Alex Villar interviewed by Erin Barnett
Erin Barnett: Your work addresses issues of architecture, public space, and audience, How do these ideas intersect and what interests you about them?
Alex Villar: I am primarily interested in how subjectivity is shaped at the intersection between the built environment and the many everyday activities that take place within it. So, it is not so much the practice of architecture that I am taken by as the usage of it as a public space; that is, how it contributes to the shaping of everyday experiences.
Erin: How does Upward Mobility relate to your work in general?
Alex: Until Upward Mobility, most of my work investigated situations in which movement was regulated horizontally—fences, gates, locks and chains are prime examples. I was somewhat surprised when I noticed there were not as many devices put in place to control vertical movement.
Erin: Many of your works, including Upward Mobility, are actually combinations of a performance, a video record of that performance, and the projection of this video. Why do you use projection rather than performance alone?
Alex: I prefer to dwell on the mediation of the event rather than on the event itself because I am convinced that the event's re-presentation, which is to say its repetition, provides an opportunity for the audience to experience and engage with the deviations proposed in the video. Projections also allow me to map the depicted image onto the supporting surface so that the particularities of the architectural space become an active part of the work's content Attaining a life-size projection scale also allows me to at least blur and ideally collapse the distinction between virtual and actual spaces.
Erin: It seems that your work shifts between general and specific sites, For example, Upward Mobility was shot in New York and London but these locations are more generic than particular. The video is then projected in a specific architectural situation and place. Can you speak about this intersection?
Alex: Rather than the physical, geographical, or institutional realms that artists usually invoke to articulate site specificity, my work has been preoccupied with how subjectivity is formed, and potentially transformed, precisely in the specific instances where a person meets his or her social environment, be it in urban spaces or institutional spaces such as the workplace. The re-presentation of the work is not bound to the site where the action was recorded. Site specificity is not irrelevant but the conjunction of the content of the video and the site of projection is far more important to me. New York and London were contingent choices in the making of Upward Mobility, This work is now being re-contextualized and hopefully reinforced by its presentation at the New Museum.
Erin: Why the New Museum space in particular?

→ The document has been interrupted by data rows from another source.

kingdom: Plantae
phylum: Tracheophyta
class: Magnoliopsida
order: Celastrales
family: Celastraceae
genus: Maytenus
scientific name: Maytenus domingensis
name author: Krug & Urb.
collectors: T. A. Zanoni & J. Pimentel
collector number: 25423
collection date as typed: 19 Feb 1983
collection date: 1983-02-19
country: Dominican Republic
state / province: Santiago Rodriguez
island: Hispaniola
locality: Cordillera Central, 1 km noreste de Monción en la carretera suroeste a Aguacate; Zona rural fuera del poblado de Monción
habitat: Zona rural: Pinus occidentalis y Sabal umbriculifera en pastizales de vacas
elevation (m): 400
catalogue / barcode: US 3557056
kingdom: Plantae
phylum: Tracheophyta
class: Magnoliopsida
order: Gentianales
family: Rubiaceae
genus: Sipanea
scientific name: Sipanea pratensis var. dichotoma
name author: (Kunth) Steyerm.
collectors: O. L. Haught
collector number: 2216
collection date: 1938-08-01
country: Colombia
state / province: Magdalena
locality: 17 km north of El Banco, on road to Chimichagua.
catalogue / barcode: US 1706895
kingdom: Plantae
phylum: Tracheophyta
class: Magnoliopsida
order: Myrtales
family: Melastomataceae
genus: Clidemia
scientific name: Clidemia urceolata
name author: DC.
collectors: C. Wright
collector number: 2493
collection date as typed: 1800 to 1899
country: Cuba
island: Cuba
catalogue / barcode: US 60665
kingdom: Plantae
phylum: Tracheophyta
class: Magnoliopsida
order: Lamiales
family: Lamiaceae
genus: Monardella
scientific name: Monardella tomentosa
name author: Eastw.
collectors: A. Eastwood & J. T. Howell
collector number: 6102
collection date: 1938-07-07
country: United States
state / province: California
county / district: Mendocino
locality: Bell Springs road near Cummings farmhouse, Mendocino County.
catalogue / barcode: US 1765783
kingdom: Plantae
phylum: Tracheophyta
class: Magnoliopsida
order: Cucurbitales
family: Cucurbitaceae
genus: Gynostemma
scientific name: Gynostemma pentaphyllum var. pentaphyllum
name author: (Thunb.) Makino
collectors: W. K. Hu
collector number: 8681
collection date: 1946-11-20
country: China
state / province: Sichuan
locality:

Alex:: Though frequently involved in situations that exist in the world at large, my work has mostly been shown in art institutions. While art institutions in general have began to include more work that discusses the social world, the New Museum in particular has been there all along, which makes the showing of my work in their space even more significant.
Erin: I know that Michel Foucault and Michel de Certeau's writings on spaces inspire your work, How do you use these ideas in your work?
Alex: One obvious connection is De Certeau's notion that, in the City, walking presents opportunities to bring your subjectivity to bear upon the readymade paths that one is presented with I am also impressed by his sensitivity in identifying in this a proactive gesture of resistance where others before him only saw resignation and passivity. Foucault has been more critical in shaping my understanding of power and the production of subjectivity at the juncture of the body and its various mechanisms of control.
Erin: You have said before that your work aims to "locate temporary spaces of resistance and to propose deviations in usage.," Could you discuss this in the context of Upward Mobility?
Alex: Let me rephrase that to say that temporary spaces of resistance are found at the precise moment when the intended usage of a given space is subverted. Such conjunctions are not permanent but suggest a potential unravelling of an apparently fixed situation, shifting it toward a more positive orientation. Upward Mobility proposes once such unraveling through the absurdist pursuit of vertical dislocation in everyday experience.
Interview by project curator Erin Barnett, the 2003 Joanne Leonhardt Cassullo Curatorial Fellow at the New Museum. She has organized exhibitions of contemporary art and photography at White Box. the Whitney Museum of American Art at Champion, and the Spencer Museum of Art. She is currently working at the international Center of Photography.